Records excerpted from a collection:
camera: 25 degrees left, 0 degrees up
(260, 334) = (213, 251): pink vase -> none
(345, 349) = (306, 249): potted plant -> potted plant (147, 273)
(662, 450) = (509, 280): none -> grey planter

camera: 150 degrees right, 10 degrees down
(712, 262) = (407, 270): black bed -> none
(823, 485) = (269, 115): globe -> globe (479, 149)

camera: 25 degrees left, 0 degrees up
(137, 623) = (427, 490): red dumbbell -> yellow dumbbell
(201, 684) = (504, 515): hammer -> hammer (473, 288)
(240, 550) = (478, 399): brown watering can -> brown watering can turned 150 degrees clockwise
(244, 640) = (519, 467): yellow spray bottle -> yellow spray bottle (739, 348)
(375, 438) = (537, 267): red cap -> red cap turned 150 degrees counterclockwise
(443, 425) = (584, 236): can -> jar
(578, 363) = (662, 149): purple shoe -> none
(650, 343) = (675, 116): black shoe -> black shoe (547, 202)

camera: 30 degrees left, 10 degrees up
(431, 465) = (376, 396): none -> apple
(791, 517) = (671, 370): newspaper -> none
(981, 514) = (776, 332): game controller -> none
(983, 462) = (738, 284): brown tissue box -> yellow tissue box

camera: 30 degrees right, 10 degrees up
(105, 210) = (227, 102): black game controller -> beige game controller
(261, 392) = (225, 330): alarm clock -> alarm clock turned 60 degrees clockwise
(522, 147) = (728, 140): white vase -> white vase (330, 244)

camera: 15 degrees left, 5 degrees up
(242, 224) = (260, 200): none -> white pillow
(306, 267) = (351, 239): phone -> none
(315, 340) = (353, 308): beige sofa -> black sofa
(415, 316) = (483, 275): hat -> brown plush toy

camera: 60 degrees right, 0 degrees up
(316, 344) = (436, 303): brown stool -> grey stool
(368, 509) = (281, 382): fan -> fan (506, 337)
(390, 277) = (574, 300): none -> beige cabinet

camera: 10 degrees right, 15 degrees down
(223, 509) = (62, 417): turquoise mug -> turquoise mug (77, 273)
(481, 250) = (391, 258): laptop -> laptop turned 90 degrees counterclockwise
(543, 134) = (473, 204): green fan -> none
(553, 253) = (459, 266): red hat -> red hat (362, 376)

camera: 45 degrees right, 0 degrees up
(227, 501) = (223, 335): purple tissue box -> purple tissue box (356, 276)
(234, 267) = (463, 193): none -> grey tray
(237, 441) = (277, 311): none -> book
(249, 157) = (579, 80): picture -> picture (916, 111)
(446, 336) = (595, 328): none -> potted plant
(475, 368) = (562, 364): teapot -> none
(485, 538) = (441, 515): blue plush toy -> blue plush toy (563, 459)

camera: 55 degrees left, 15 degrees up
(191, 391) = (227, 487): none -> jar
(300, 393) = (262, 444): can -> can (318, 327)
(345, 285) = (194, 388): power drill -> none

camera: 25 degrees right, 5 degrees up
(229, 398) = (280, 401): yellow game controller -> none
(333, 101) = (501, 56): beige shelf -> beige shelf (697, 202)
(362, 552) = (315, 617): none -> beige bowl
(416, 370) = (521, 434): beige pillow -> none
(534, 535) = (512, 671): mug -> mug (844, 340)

ASSIGNMENT — Transcribe every record verbatim.

WRITTEN RESPONSE —
camera: 25 degrees left, 0 degrees up
(260, 334) = (213, 251): pink vase -> none
(345, 349) = (306, 249): potted plant -> potted plant (147, 273)
(662, 450) = (509, 280): none -> grey planter

camera: 150 degrees right, 10 degrees down
(712, 262) = (407, 270): black bed -> none
(823, 485) = (269, 115): globe -> globe (479, 149)

camera: 25 degrees left, 0 degrees up
(137, 623) = (427, 490): red dumbbell -> yellow dumbbell
(201, 684) = (504, 515): hammer -> hammer (473, 288)
(240, 550) = (478, 399): brown watering can -> brown watering can turned 150 degrees clockwise
(244, 640) = (519, 467): yellow spray bottle -> yellow spray bottle (739, 348)
(375, 438) = (537, 267): red cap -> red cap turned 150 degrees counterclockwise
(443, 425) = (584, 236): can -> jar
(578, 363) = (662, 149): purple shoe -> none
(650, 343) = (675, 116): black shoe -> black shoe (547, 202)

camera: 30 degrees left, 10 degrees up
(431, 465) = (376, 396): none -> apple
(791, 517) = (671, 370): newspaper -> none
(981, 514) = (776, 332): game controller -> none
(983, 462) = (738, 284): brown tissue box -> yellow tissue box

camera: 30 degrees right, 10 degrees up
(105, 210) = (227, 102): black game controller -> beige game controller
(261, 392) = (225, 330): alarm clock -> alarm clock turned 60 degrees clockwise
(522, 147) = (728, 140): white vase -> white vase (330, 244)

camera: 15 degrees left, 5 degrees up
(242, 224) = (260, 200): none -> white pillow
(306, 267) = (351, 239): phone -> none
(315, 340) = (353, 308): beige sofa -> black sofa
(415, 316) = (483, 275): hat -> brown plush toy

camera: 60 degrees right, 0 degrees up
(316, 344) = (436, 303): brown stool -> grey stool
(368, 509) = (281, 382): fan -> fan (506, 337)
(390, 277) = (574, 300): none -> beige cabinet

camera: 10 degrees right, 15 degrees down
(223, 509) = (62, 417): turquoise mug -> turquoise mug (77, 273)
(481, 250) = (391, 258): laptop -> laptop turned 90 degrees counterclockwise
(543, 134) = (473, 204): green fan -> none
(553, 253) = (459, 266): red hat -> red hat (362, 376)

camera: 45 degrees right, 0 degrees up
(227, 501) = (223, 335): purple tissue box -> purple tissue box (356, 276)
(234, 267) = (463, 193): none -> grey tray
(237, 441) = (277, 311): none -> book
(249, 157) = (579, 80): picture -> picture (916, 111)
(446, 336) = (595, 328): none -> potted plant
(475, 368) = (562, 364): teapot -> none
(485, 538) = (441, 515): blue plush toy -> blue plush toy (563, 459)

camera: 55 degrees left, 15 degrees up
(191, 391) = (227, 487): none -> jar
(300, 393) = (262, 444): can -> can (318, 327)
(345, 285) = (194, 388): power drill -> none

camera: 25 degrees right, 5 degrees up
(229, 398) = (280, 401): yellow game controller -> none
(333, 101) = (501, 56): beige shelf -> beige shelf (697, 202)
(362, 552) = (315, 617): none -> beige bowl
(416, 370) = (521, 434): beige pillow -> none
(534, 535) = (512, 671): mug -> mug (844, 340)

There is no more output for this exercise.